The most common of these violations include:
1. Unpaid compensable time, including overtime:
Compensable time at work refers to both, overtime and your regular work hours including any time you perform your duties such as wearing protective equipment, taking inventory of stock, setting up and clearing work areas and attending shift changes. Any extra time you spend in work, regardless of whether it was required by your employer or not legally entitles you to compensation. These laws are enforced by states and may differ from one state to the next. For example, in New Jersey, any hours put in by employees on top of a 40-hour work week entitle them to compensation at a rate of one and a half times their hourly wage. In case you are a victim of workplace violations due to unpaid overtime by a New Jersey employer, you can file an unpaid overtime claim against your employer with the help of a lawyer.
2. Unpaid bonuses or commissions:
Although not regulated by federal law, commissions and bonuses are most usually offered to employees based on performance and sales quotas and are an agreement between you and your employer. In case you are promised a bonus or commission and do not receive it, it is a violation of your rights.
3. Misclassification of employees as either exempt workers or independent contractors:
Misclassifying employees as exempt workers allows employers not paying the overtime the workers are entitled to receive since the federal law states that exempt employees are not entitled to overtime compensation. Misclassifying employees as independent contractors also gives employers the same liberty. As such, employees are self-employed, so do not come under the wage and tax laws employees are covered by. Independent contractors also do not qualify for certain benefits including medical and dental advantages. Thus, it is important for you as an employee to know what classification you come under to ensure you are not being kept from what is owed to you by your employer.
4. Miscalculation of overtime pay:
All the time you put in over a workweek encompassing 40 hours comes under Overtime and the employer must pay it accordingly. Although you may get paid weekly, bi-weekly, or on a semi-monthly or monthly basis, overtime should always be calculated according to Monday – Friday work week. It is best if you keep track of any overtime yourself to ensure you get the pay for what you have worked for. Since many employees depend on overtime to keep their budgets running, miscalculated overtime pay could put them in further difficulties.
5. Giving employees compensatory time rather than overtime pay:
Many employers, instead of paying employees for overtime work, allow them to have the option of taking compensatory time, which are paid days off. Although legal, depending on your classification as an employee, compensatory time must always be paid at a rate equal to overtime. However, comp time, as it is also known, cannot be offered to nonexempt employees and doing so is a workspace violation.

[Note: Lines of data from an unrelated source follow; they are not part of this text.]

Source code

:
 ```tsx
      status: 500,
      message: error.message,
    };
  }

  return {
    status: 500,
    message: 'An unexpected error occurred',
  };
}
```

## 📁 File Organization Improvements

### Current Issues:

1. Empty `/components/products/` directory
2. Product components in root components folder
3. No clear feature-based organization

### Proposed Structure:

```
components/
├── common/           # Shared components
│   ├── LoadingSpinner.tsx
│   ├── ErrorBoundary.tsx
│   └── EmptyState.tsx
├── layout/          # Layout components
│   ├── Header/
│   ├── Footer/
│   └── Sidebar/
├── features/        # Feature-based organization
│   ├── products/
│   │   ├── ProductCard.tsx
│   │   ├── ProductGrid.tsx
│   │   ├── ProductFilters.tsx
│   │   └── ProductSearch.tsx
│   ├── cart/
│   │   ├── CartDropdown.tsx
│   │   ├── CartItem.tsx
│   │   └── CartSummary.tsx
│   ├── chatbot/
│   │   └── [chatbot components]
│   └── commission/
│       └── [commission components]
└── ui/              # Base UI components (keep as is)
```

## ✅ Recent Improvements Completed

As an employee it is important for you to know employee law as well as the benefits and compensations you are entitled to. For private employees, it is necessary to look at the company policy and state laws to know your rights and avoid any violations. In case you become victim of a violation, you should contact an employment lawyer. They will help you figure out the compensation you are entitled to and would advise you on further steps to attain it.